J. Lannett Edwards, F. Neal Schrick


Diagnosing and maintaining successful pregnancies are one of the most important components to profitable and efficient management of beef and dairy cattle operations. Pregnancy loss is a major component of reproductive inefficiency and has been investigated less intensively in beef cattle than in dairy cattle. Pregnancy Associate Glycoproteins [PAGs] are placental products which have been identified as an accurate tool for pregnancy diagnosis and as substantial evidence indicates, markers of embryo and placental competence. The aim of these two studies is to further distinguish characteristics of pregnancies based on PAG concentration.
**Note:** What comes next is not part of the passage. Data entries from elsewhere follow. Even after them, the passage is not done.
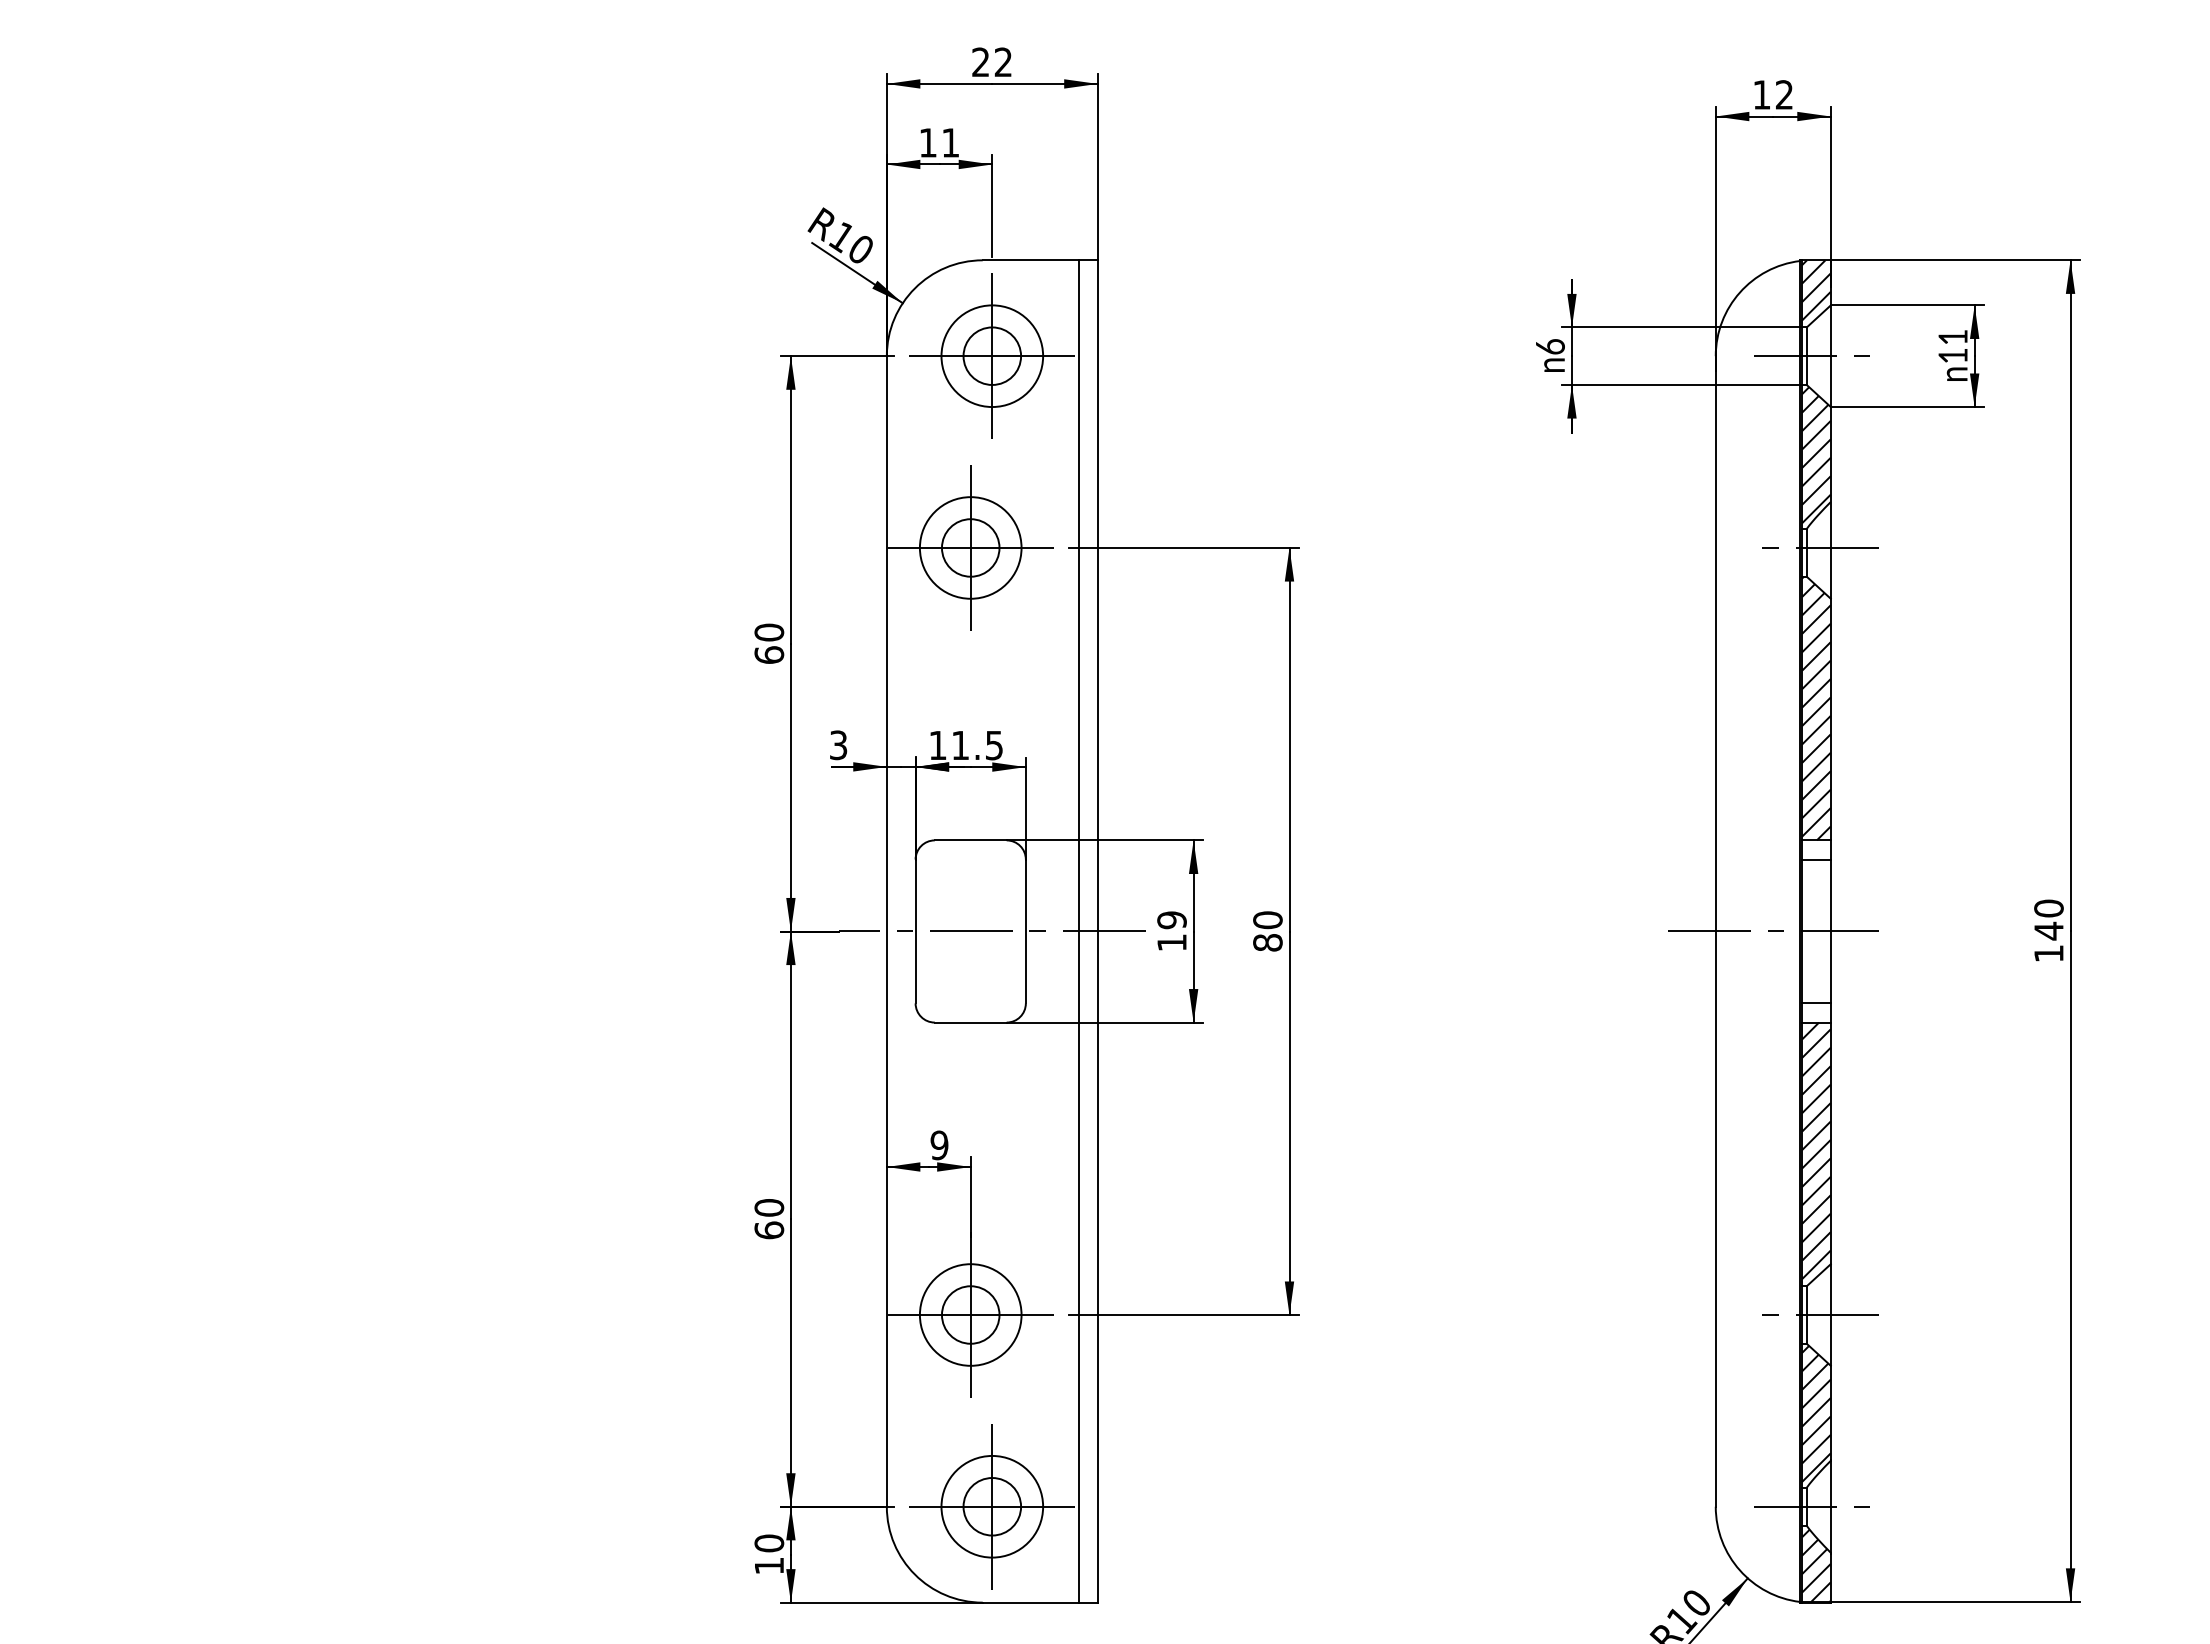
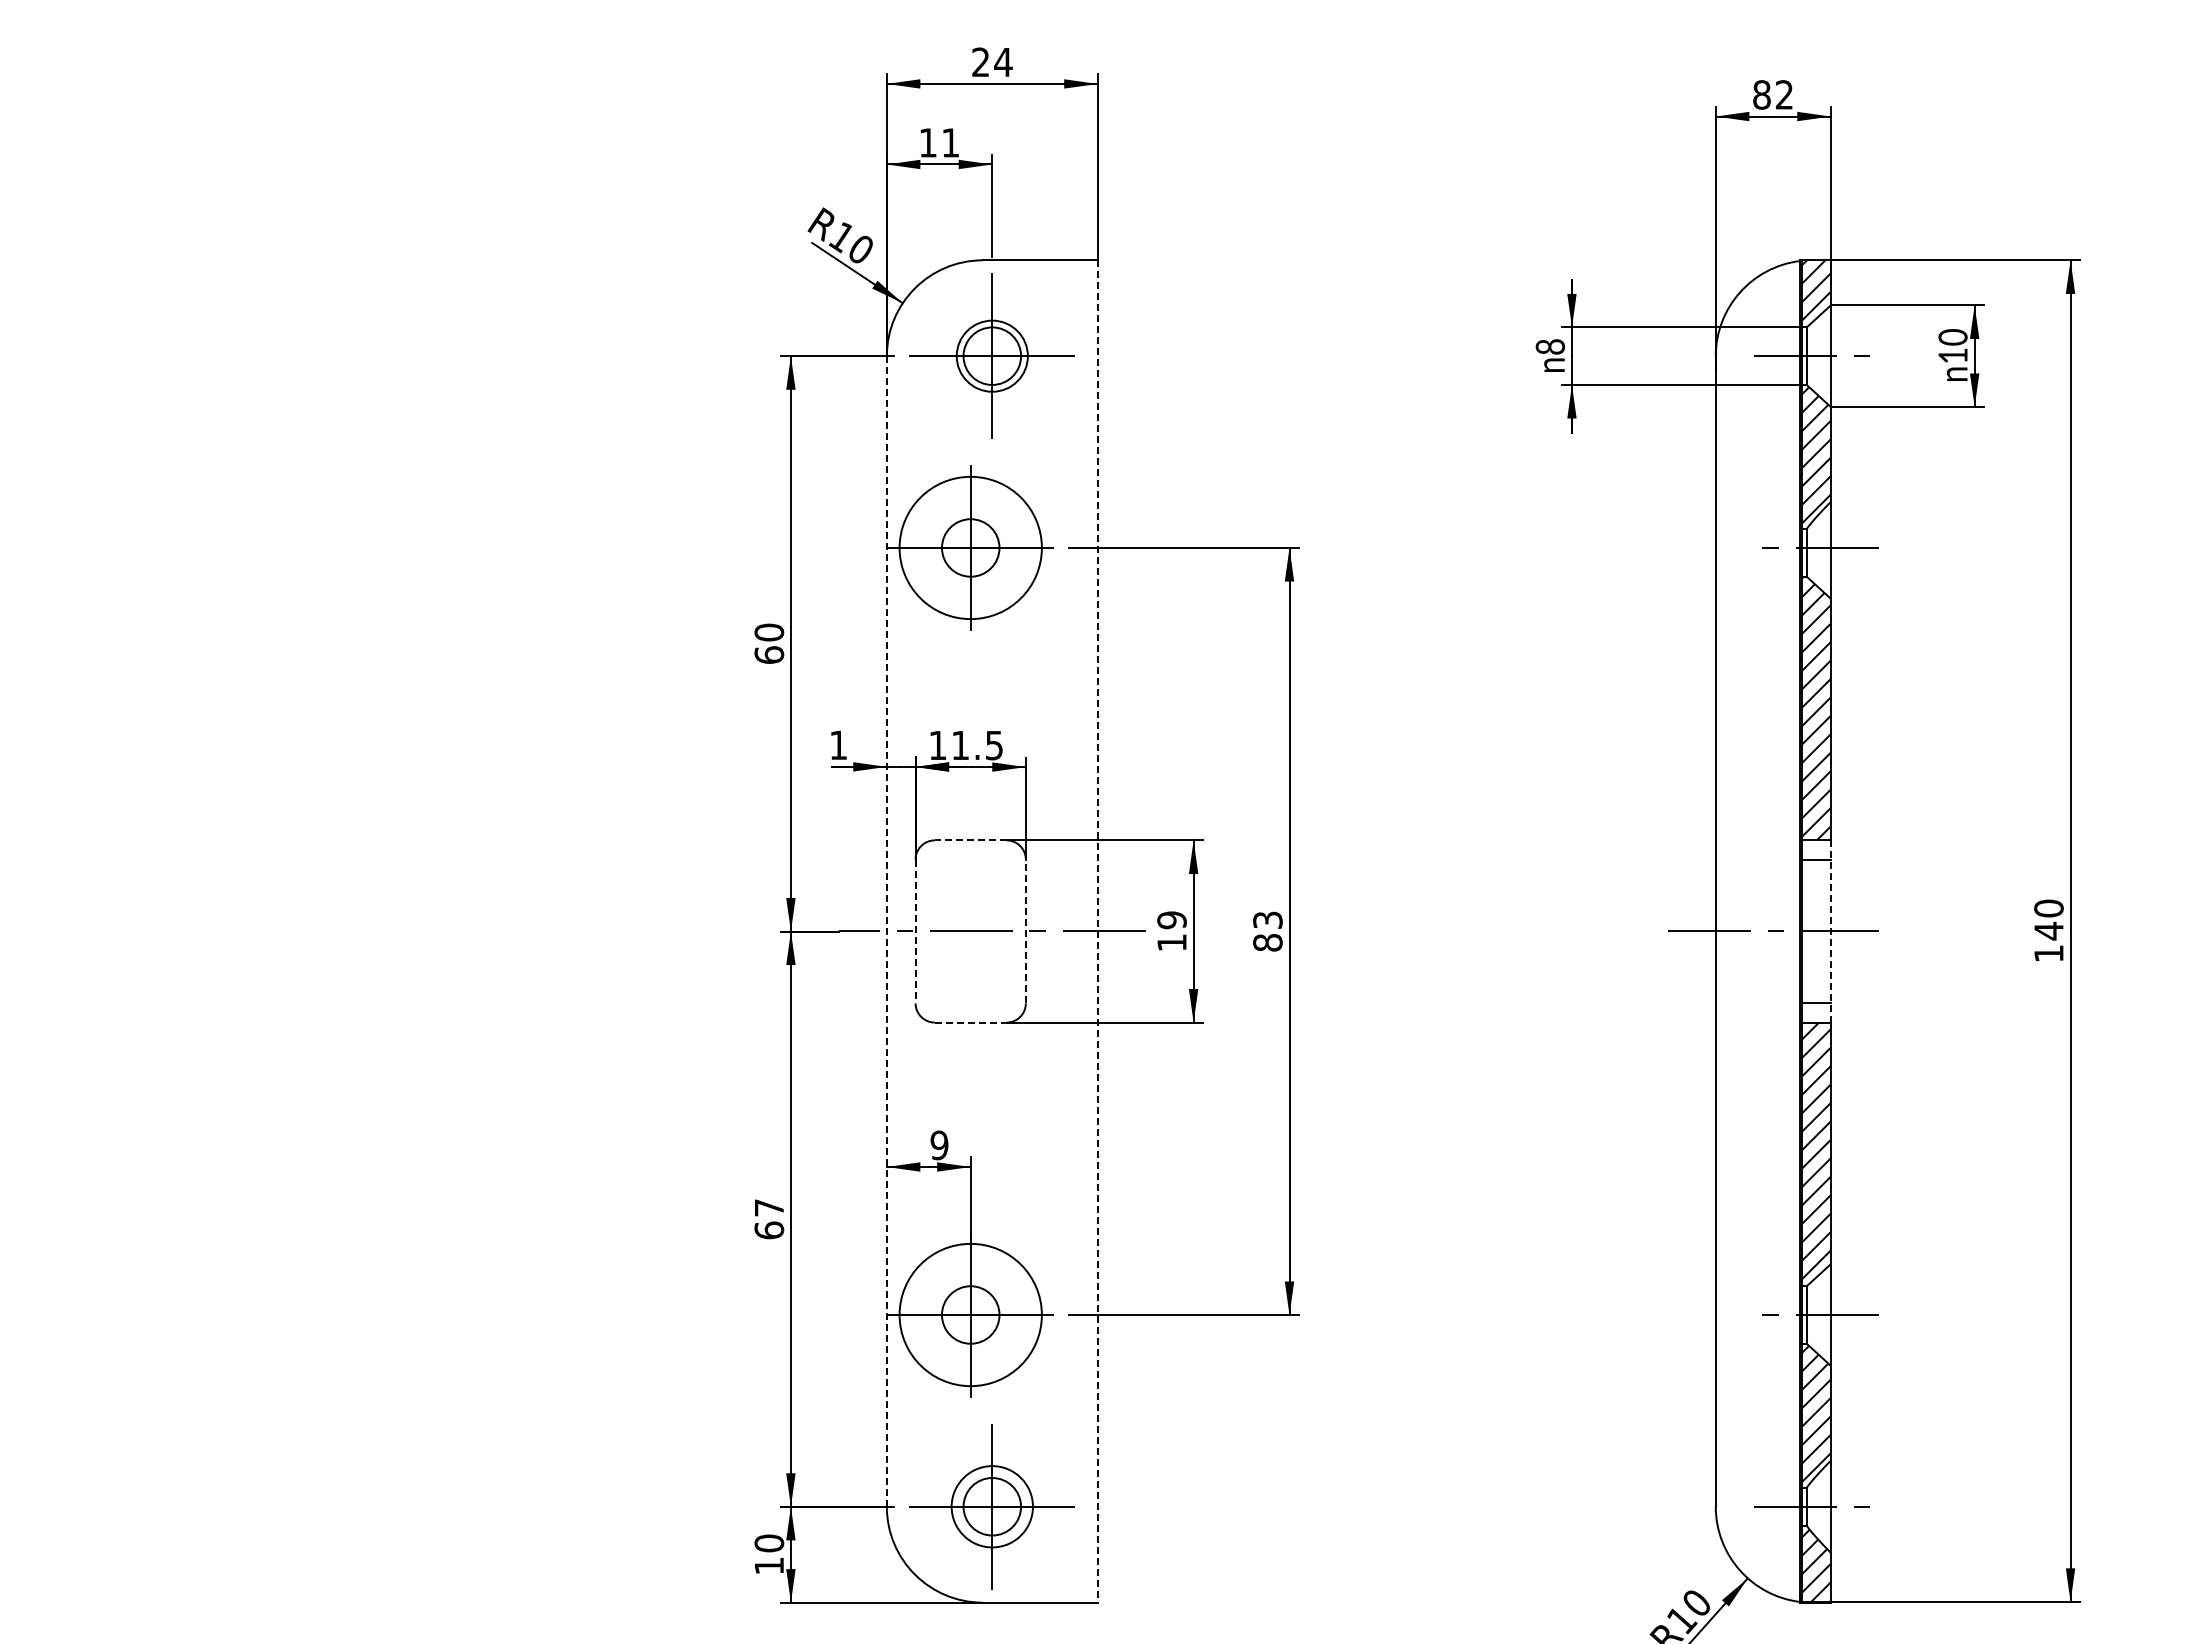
text at (1003, 61): 22 -> 24
text at (1761, 94): 12 -> 82
text at (1952, 337): 11 -> 10
text at (1549, 346): 6 -> 8
circle at (992, 356) diameter: 102 px -> 71 px
circle at (970, 547) diameter: 102 px -> 142 px
text at (838, 745): 3 -> 1
line at (970, 840): solid -> dashed
text at (1267, 920): 80 -> 83
line at (1830, 930): solid -> dashed
line at (886, 931): solid -> dashed
line at (915, 931): solid -> dashed
line at (1025, 931): solid -> dashed
line at (1078, 931): present -> none
line at (1097, 931): solid -> dashed
line at (970, 1022): solid -> dashed
text at (769, 1207): 60 -> 67
circle at (970, 1314) diameter: 102 px -> 142 px
circle at (992, 1506) diameter: 102 px -> 81 px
Serial embryo transfer was used in beef heifers to asses PAG concentrations of heifers of varying fertility status. There was no difference in PAG concentration between high or subfertility heifers. However, heifers which maintained pregnancy until day 60 of gestation had an increased PAG concentration compared to those that lost pregnancy between day 28 and 60 (P=0.051). The second study examined the use of PAG concentration at day 24 of gestation as a tool for early gestation pregnancy diagnosis in Holstein dairy heifers carrying in vitro produced embryos. Circulating PAG concentration at day 24 was increased in animals that were pregnant compared to animals that were not; however, pregnancy maintenance could not be determined based on day 24 PAG concentration. Early gestation pregnancy diagnosis using PAG may be a viable option with more data and possible assay refinement for specific PAGs.